Tasks and exercises ::
A: Reproduce a passage from the HPLC injection valve text word for word, beginning at the words "A sample to" and stopping after "in detail below.".
B: Carry on the description of the HPLC injection valve from the point where it stops.

Excerpted text ::
◆ ◆ ◆

A sample to be examined in HPLC must be fed into a high-pressure liquid stream, the latter being interrupted for as short a time as possible. High-pressure injection valves that allow a nearly interruption-free switching of the liquid stream are used for this purpose. Such a structure is described in U.S. Pat. No. 3,530,721, for example; the original application for the latter originates from the year 1965.
The refinement of such an injection valve is mentioned, for instance, in U.S. Pat. No. 4,242,909. The basic principle of the valve shown there has largely established itself since then in HPLC. Since the present invention is based on this type of valve, the principle will be described in detail below.
FIG. 1 shows such a high-pressure valve according to prior art in a schematic representation. It consists of a stator 1 and a rotor 2. The stator has a total of six input and output ports 11, 12, 13, 14, 15, 16. The injection valve can be connected via these ports to other functional elements of the HPLC system by means of capillary connections. For the sake of clarity, the necessary high-pressure threaded connectors are not shown in FIG. 1. The ports are formed inside the valve as bores leading to the other side 10 of stator 1. In practically realized valves, differing from the simplified representation in the drawing, the hole circle diameter on the side of the high-pressure connectors is usually larger than on the other side 10. The rotor has a number of arc-shaped grooves 21, 23, 25, which are aligned precisely with the bores of the input and output ports. This is indicated in FIG. 1 by dotted lines. For clearer representation, the rotor is drawn in FIG. 1 with a spacing from the stator. In the assembled state of the valve, this spacing is basically nil; therefore, the surface 20 of rotor 2 rests directly on the surface 10 of stator 1, as is shown in FIG. 2.
FIG. 2 shows the assembled valve from prior art ready for operation. The rotor is pressed against the stator with a pressure force that is indicated by the arrow F, so that a common contact surface is formed between rotor 2 and stator 1, where the two parts seal together. The pressure force F is dimensioned such the arrangement is still sealed even at the highest pressures to be expected.

◆ ◆ ◆

[Transcribed page contents]
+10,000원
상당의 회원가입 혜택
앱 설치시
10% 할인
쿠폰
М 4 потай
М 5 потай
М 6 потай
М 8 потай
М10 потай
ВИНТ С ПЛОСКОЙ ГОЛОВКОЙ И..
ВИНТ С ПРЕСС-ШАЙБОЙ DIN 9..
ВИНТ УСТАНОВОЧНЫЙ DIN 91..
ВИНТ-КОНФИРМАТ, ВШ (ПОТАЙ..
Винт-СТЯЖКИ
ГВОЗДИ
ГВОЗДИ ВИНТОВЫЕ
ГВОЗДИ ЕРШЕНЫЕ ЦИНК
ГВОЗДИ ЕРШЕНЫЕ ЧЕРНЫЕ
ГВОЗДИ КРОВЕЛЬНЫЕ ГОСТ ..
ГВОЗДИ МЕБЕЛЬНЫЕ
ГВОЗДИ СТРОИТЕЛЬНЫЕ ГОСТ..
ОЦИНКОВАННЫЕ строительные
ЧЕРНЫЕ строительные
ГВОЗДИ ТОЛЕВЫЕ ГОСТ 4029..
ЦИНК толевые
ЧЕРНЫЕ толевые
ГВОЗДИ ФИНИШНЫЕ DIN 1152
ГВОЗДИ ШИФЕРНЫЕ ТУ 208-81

◆ ◆ ◆

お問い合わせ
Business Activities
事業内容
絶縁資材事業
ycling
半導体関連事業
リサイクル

◆ ◆ ◆

List of answers ::
A:
A sample to be examined in HPLC must be fed into a high-pressure liquid stream, the latter being interrupted for as short a time as possible. High-pressure injection valves that allow a nearly interruption-free switching of the liquid stream are used for this purpose. Such a structure is described in U.S. Pat. No. 3,530,721, for example; the original application for the latter originates from the year 1965.
The refinement of such an injection valve is mentioned, for instance, in U.S. Pat. No. 4,242,909. The basic principle of the valve shown there has largely established itself since then in HPLC. Since the present invention is based on this type of valve, the principle will be described in detail below.

B:
In the switching position of the valve shown in FIG. 1 and FIG. 2, grooves 21, 23, 25 are oriented with respect to input and output ports 11-16 such that they produce three connections between adjacent input and output ports; specifically, port 11 is connected via groove 21 to port 16, port 13 to 12 and port 15 to 14. Due to the sealing effect at contact surface 301, liquid supplied via port 11, for example, can exit only at port 12.
To switch the valve to a second position, the rotor can be rotated 60 degrees relative to the stator so that the grooves now connect those ports that did not have a connection previously. The direction of rotation is indicated in FIG. 1 by an arrow on the rotor.
The switching is performed by a motorized drive that can rotate rotor 2 with respect to stator 1. The drive was omitted in the drawing for the sake of clarity.
FIG. 3 shows a high-pressure valve according to prior art in a second switching position. As in FIG. 1, rotor 2 is drawn with a spacing away from the stator in order to achieve better recognizability. In the operation-ready assembled state of the valve, on the other hand, the rotor is pressed onto the stator analogously to FIG. 2.
In this second switching position, the above-mentioned connections are interrupted; instead, port 11 is now connected via groove 21 to port 12, port 13 to port 14 and port 15 to port 16.
The advantage of such valves is that they can be used for very high pressures with a sufficient pressing force. In addition, the bores of ports 11, 12, 13, 14, 15, 16 are arranged such that the ends lie on a circle with a very small radius. The grooves 21, 23, 25 then likewise lie on a circle with a very small radius, so that the dead volumes of the valve can be kept very small. High-pressure injection valves with two switching positions and six ports are generally used in HPLC to feed sample liquid into a liquid stream under high pressure. A common method is the so-called “pulled loop” injection principle. This will be explained schematically and in a simplified manner with reference to FIG. 4 and FIG. 5.
FIG. 4 shows a high-pressure valve according to prior art in a plan view; therefore, stator 1 and rotor 2 are directly one behind the other. The stator is shown as being transparent, so that the position of grooves 21, 23, 25 in the rotor can be recognized. The valve is in a first switching position and the rotational direction of the rotor into a second switching position is indicated by an arrow. The components described below are connected to the valve via capillary tubes, which are shown as thick lines in FIG. 4.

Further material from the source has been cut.